The other scam, which is an old one, but I'm expecting we'll see it rear its head again, is people offering to fix your computer, maybe they will offer a free upgrade or something because of the coronavirus. Never ever let someone remotely get into your computer, otherwise they're going to do all sorts of horrible things to you.
ROBBIE BUCK: Yeah, alright.
WENDY HARMER: You watch the traffic there at the signals directorate. Where does it come from? Is there any particular part of the world or is it domestic? Do you know?
KARL HANMORE: Who's the bad guy? It's a great question. These are global organised crime organisations. So right now, we've got reporting of actors in eastern and western Europe, as well as Asia and Africa. So it's not a real narrow geography that we could just say, "well, all these people are doing it and they're from one part of the world." I guess the thing that your listeners may not be aware of is this is actually proper organised crime.
So there's a criminal ecosystem that underpins these sorts of scams. You might have one person who is really, really good at designing the email message or the SMS, and that's the only service they provide. They're almost like a criminal graphic design organisation and then they will work with a separate organisation of criminal software developers who will write the virus to impact your phone or your computer and then they will work with some criminal sort of IT providers or mail providers to help distribute those messages, and they will each take a cut of our hard-earned money as it goes through the criminal ecosystem. So these are quite sophisticated actors.
WENDY HARMER: And sounds like a lucrative business.
ROBBIE BUCK: Anne's got one more for us this morning. Hello, Anne.
CALLER: Good morning. Look, thank you for your show and for the support you're giving us and the humour.

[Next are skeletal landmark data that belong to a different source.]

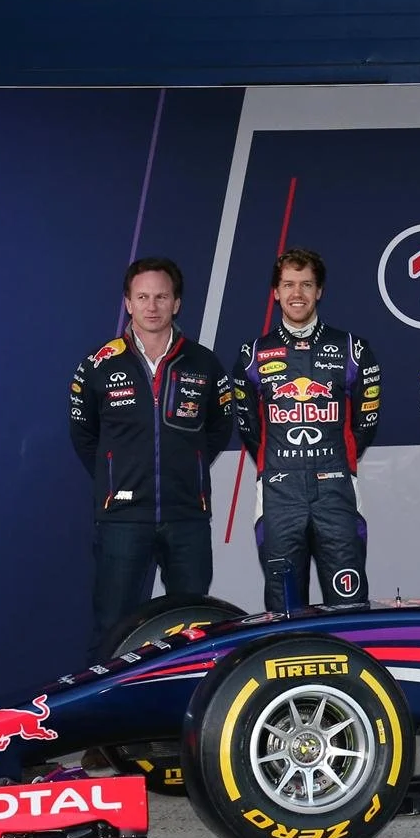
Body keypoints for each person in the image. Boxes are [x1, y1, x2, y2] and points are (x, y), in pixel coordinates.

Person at [69, 256, 232, 649]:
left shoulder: (204, 362)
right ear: (128, 303)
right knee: (114, 626)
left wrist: (188, 470)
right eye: (142, 297)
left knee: (194, 625)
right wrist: (116, 477)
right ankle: (111, 692)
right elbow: (84, 435)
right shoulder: (98, 365)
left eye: (161, 297)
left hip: (187, 516)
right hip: (123, 518)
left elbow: (218, 429)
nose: (152, 306)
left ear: (177, 303)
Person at [232, 248, 381, 612]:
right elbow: (249, 428)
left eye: (306, 284)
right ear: (275, 292)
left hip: (337, 491)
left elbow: (366, 422)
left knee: (348, 604)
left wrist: (334, 461)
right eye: (288, 285)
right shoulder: (252, 354)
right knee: (283, 607)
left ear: (319, 291)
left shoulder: (352, 349)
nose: (297, 293)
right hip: (278, 493)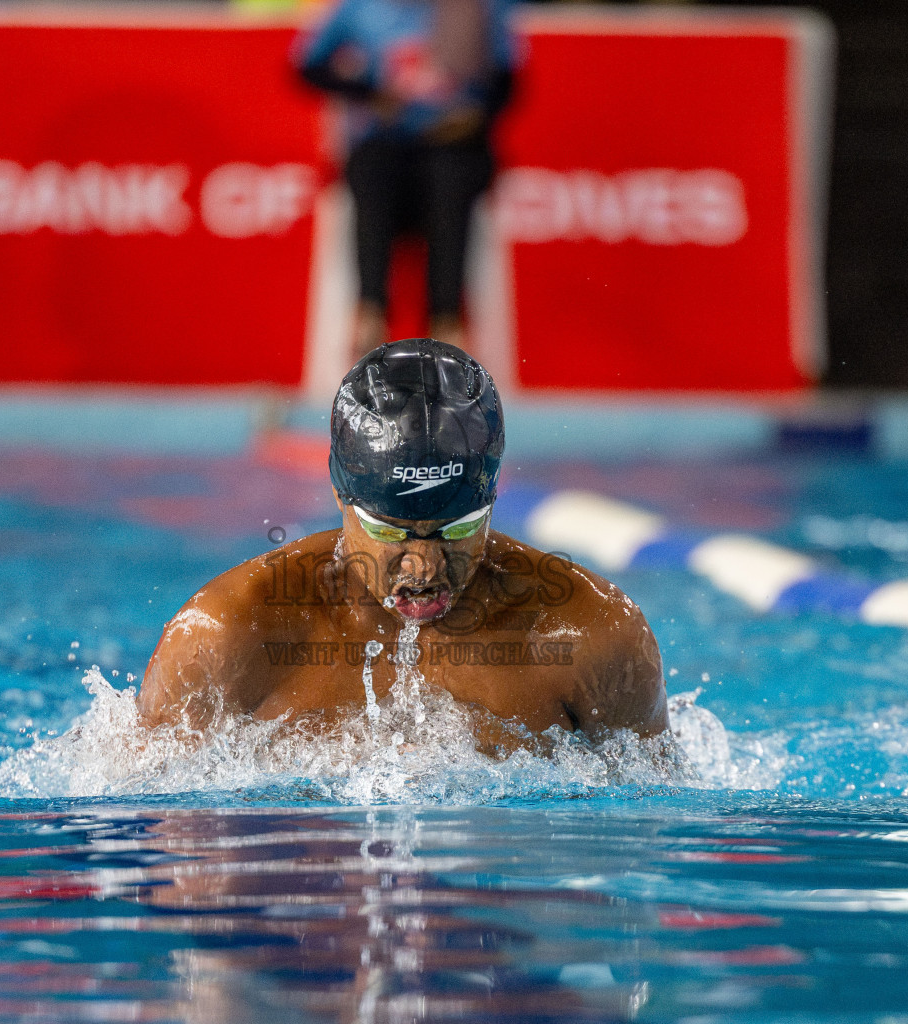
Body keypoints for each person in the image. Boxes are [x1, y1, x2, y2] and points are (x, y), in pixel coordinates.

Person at [139, 338, 671, 752]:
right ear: (339, 494)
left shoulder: (592, 637)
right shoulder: (226, 635)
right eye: (392, 532)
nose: (424, 565)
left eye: (457, 528)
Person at [296, 0, 517, 356]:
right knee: (372, 173)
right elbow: (306, 66)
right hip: (385, 142)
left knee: (449, 182)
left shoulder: (473, 9)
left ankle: (447, 323)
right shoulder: (360, 8)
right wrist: (369, 93)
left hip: (453, 145)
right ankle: (370, 313)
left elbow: (509, 81)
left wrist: (474, 115)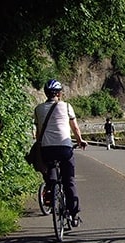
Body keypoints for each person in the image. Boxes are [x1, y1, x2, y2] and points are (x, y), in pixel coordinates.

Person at [34, 79, 88, 227]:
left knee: (50, 175)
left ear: (46, 93)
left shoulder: (38, 109)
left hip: (47, 149)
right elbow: (75, 128)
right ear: (59, 93)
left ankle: (51, 193)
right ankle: (74, 214)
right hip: (65, 148)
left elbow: (38, 132)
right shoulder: (67, 107)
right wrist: (80, 140)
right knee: (69, 181)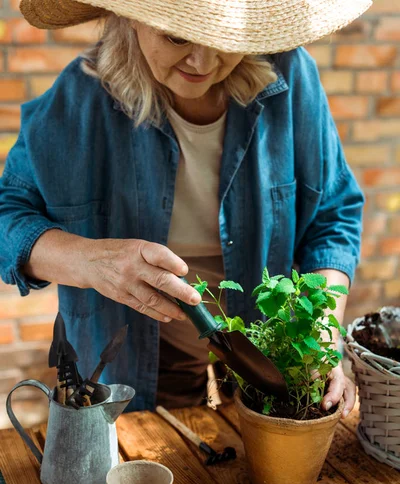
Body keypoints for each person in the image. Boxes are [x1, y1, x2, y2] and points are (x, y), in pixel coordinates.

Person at [0, 0, 371, 414]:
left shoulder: (289, 76)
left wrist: (321, 333)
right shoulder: (79, 98)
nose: (203, 61)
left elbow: (333, 214)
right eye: (178, 36)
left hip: (273, 341)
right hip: (144, 351)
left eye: (225, 38)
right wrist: (92, 261)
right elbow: (7, 217)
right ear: (131, 17)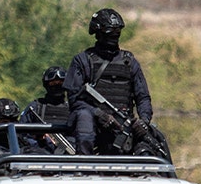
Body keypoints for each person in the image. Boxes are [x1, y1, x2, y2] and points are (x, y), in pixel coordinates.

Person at [64, 8, 154, 155]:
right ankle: (84, 166)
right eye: (109, 32)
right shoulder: (83, 60)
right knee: (83, 116)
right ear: (98, 32)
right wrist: (98, 114)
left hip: (122, 126)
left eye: (116, 32)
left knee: (150, 147)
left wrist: (143, 120)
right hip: (92, 125)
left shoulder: (129, 62)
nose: (114, 36)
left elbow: (143, 97)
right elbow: (74, 99)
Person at [20, 66, 75, 154]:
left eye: (60, 82)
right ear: (46, 84)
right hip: (39, 155)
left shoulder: (73, 108)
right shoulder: (35, 107)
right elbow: (22, 135)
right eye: (53, 83)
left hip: (68, 156)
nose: (57, 85)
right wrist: (39, 139)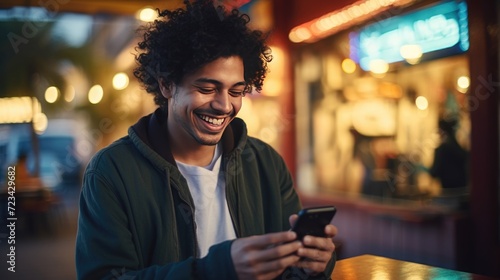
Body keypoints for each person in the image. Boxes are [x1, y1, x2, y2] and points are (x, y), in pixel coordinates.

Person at [75, 0, 338, 279]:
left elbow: (291, 269)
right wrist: (218, 269)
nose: (224, 105)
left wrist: (315, 262)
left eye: (236, 91)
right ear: (166, 85)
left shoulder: (266, 163)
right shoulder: (111, 171)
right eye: (207, 88)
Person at [429, 118, 469, 189]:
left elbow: (434, 172)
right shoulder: (459, 148)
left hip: (448, 192)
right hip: (462, 191)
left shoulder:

Look, I subscribe, or I get emails from a well-known dress shop, I'll mention it, it's Noni B. Anyway, yesterday I got one from them. I got one the day before, which was a bit strange. I just deleted it straight away. I get them regularly, SMSs on the phone. Yesterday I got one selling masks and hand sanitisers and I just thought that's just ridiculous. They're closed so I deleted it. So I just wanted to mention that.
ROBBIE BUCK: Another one on the long list there, I think, Anne.

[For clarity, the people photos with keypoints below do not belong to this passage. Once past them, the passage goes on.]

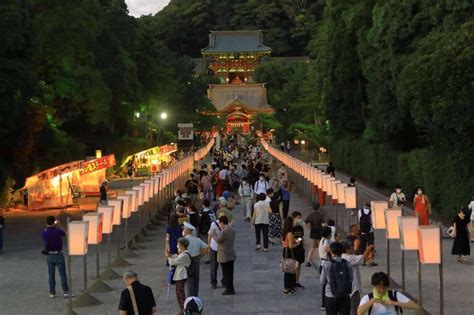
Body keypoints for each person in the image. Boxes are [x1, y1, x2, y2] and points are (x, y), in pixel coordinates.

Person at [341, 241, 375, 315]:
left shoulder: (343, 257)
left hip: (345, 288)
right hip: (353, 289)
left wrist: (369, 257)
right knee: (355, 309)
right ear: (346, 250)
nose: (353, 249)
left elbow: (363, 260)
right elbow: (363, 258)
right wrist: (368, 249)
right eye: (351, 248)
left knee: (346, 309)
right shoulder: (349, 258)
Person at [41, 216, 71, 298]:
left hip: (49, 255)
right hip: (58, 254)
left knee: (51, 275)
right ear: (54, 222)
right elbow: (67, 233)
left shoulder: (44, 233)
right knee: (62, 274)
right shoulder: (58, 231)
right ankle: (65, 292)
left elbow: (45, 232)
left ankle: (52, 292)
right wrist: (59, 224)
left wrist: (49, 226)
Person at [320, 242, 353, 315]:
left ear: (331, 251)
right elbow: (351, 279)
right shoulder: (348, 264)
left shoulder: (327, 264)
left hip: (330, 295)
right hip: (345, 295)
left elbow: (322, 281)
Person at [212, 215, 236, 295]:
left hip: (224, 255)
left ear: (222, 223)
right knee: (230, 272)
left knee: (226, 273)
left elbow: (219, 240)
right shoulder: (232, 229)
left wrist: (213, 235)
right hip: (231, 253)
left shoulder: (224, 231)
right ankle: (231, 288)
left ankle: (228, 289)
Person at [182, 222, 208, 297]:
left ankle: (190, 297)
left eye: (184, 228)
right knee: (196, 279)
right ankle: (195, 295)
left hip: (187, 259)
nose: (183, 229)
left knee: (189, 280)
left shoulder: (183, 240)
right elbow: (206, 247)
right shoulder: (197, 240)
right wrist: (200, 256)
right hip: (196, 259)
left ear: (187, 230)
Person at [168, 238, 192, 315]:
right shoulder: (183, 254)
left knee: (180, 294)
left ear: (182, 246)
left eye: (178, 245)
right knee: (179, 293)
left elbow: (173, 262)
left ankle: (183, 309)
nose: (177, 246)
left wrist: (168, 257)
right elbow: (176, 257)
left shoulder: (185, 255)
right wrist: (171, 256)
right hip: (179, 276)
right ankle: (182, 309)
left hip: (181, 276)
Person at [282, 217, 301, 295]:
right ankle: (286, 288)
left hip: (285, 251)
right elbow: (290, 246)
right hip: (289, 252)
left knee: (289, 270)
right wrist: (297, 243)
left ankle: (289, 287)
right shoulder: (289, 233)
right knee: (289, 271)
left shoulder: (284, 232)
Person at [208, 211, 224, 289]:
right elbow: (210, 235)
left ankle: (224, 281)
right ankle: (213, 282)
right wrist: (208, 245)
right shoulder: (213, 224)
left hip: (223, 249)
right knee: (213, 267)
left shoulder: (227, 225)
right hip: (214, 247)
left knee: (224, 266)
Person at [319, 226, 333, 309]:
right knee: (326, 285)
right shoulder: (326, 241)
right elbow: (326, 248)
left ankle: (324, 303)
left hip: (322, 264)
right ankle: (324, 303)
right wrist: (333, 250)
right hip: (325, 264)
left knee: (325, 284)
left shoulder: (322, 240)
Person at [291, 211, 305, 289]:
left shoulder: (300, 227)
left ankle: (297, 281)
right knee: (293, 266)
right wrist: (297, 241)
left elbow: (302, 237)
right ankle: (292, 282)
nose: (300, 219)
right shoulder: (291, 228)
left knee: (299, 266)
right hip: (293, 248)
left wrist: (302, 246)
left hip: (300, 248)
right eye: (298, 218)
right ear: (294, 218)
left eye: (300, 218)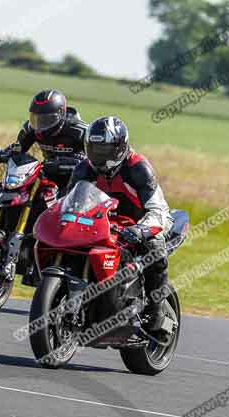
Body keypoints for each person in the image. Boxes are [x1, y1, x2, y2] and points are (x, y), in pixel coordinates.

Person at [67, 116, 174, 342]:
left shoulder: (138, 168)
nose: (98, 155)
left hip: (142, 223)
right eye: (94, 149)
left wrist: (141, 230)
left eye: (104, 149)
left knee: (154, 248)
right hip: (103, 224)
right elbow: (66, 203)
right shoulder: (84, 169)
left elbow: (157, 210)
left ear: (119, 147)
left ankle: (155, 312)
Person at [11, 89, 88, 189]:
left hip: (78, 182)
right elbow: (17, 150)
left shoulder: (81, 131)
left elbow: (96, 162)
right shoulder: (31, 128)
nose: (40, 125)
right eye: (36, 118)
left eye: (46, 119)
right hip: (48, 177)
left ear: (61, 114)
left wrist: (73, 162)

KARL HANMORE: And I think one of the important things for people to be mindful of - that's really interesting that one. If I received that and I wasn't sure I'd just give them a call and see what they had to say. But it's important to note that sometimes the message will look legitimate. It will look like somebody you deal with, like Netflix. It’s pretty easy for the make the bad guys to make something look legitimate. So if in doubt, don't click the link, just give them a call.
ROBBIE BUCK: Alright, there's the advice. Good on you, Karl. Good luck with it.

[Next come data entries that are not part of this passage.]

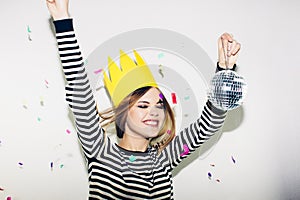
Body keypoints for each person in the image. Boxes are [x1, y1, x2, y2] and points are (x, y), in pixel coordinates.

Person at [46, 0, 241, 199]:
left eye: (159, 105)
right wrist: (62, 21)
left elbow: (207, 127)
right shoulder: (100, 152)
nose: (155, 112)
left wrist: (225, 72)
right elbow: (80, 96)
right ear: (123, 114)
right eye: (143, 105)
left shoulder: (164, 158)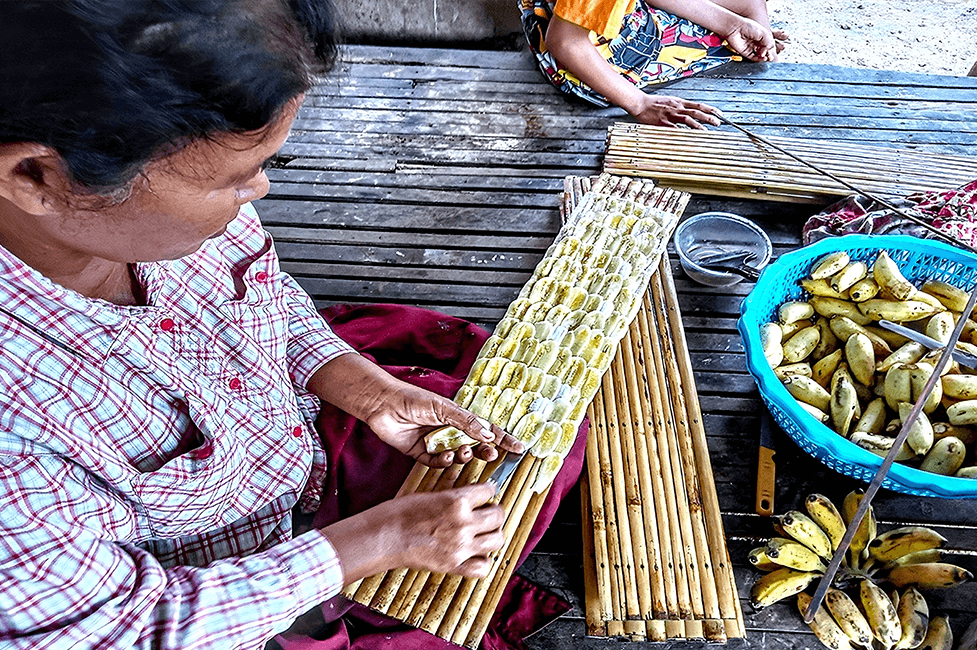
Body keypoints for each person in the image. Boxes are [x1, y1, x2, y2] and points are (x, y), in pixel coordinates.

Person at [0, 2, 584, 648]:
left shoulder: (158, 214)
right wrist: (377, 541)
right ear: (37, 176)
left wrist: (368, 391)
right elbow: (136, 630)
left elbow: (264, 291)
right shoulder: (16, 447)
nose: (261, 193)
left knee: (535, 429)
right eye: (235, 178)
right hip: (229, 594)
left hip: (300, 457)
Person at [520, 0, 788, 128]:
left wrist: (730, 23)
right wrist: (639, 103)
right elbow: (566, 42)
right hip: (580, 57)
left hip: (567, 16)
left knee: (748, 7)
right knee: (745, 13)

KARL HANMORE: Thanks very much.
ROBBIE BUCK: Cheers. An ongoing arms race.
WENDY HARMER: Thank you. Good luck one and all.
ROBBIE BUCK: I reckon. Good luck to all of us, gosh. I mean -
WENDY HARMER: I just feel like a sitting duck here at the moment, quack, quack, quack. I couldn't be -
ROBBIE BUCK: Couldn't the criminals just take a few weeks off like so many others, really? I mean it's just not fair.
There is Karl Hanmore, the head of Australian Cyber Security Centre and part of the Federal Government's Australian Signals Directorate.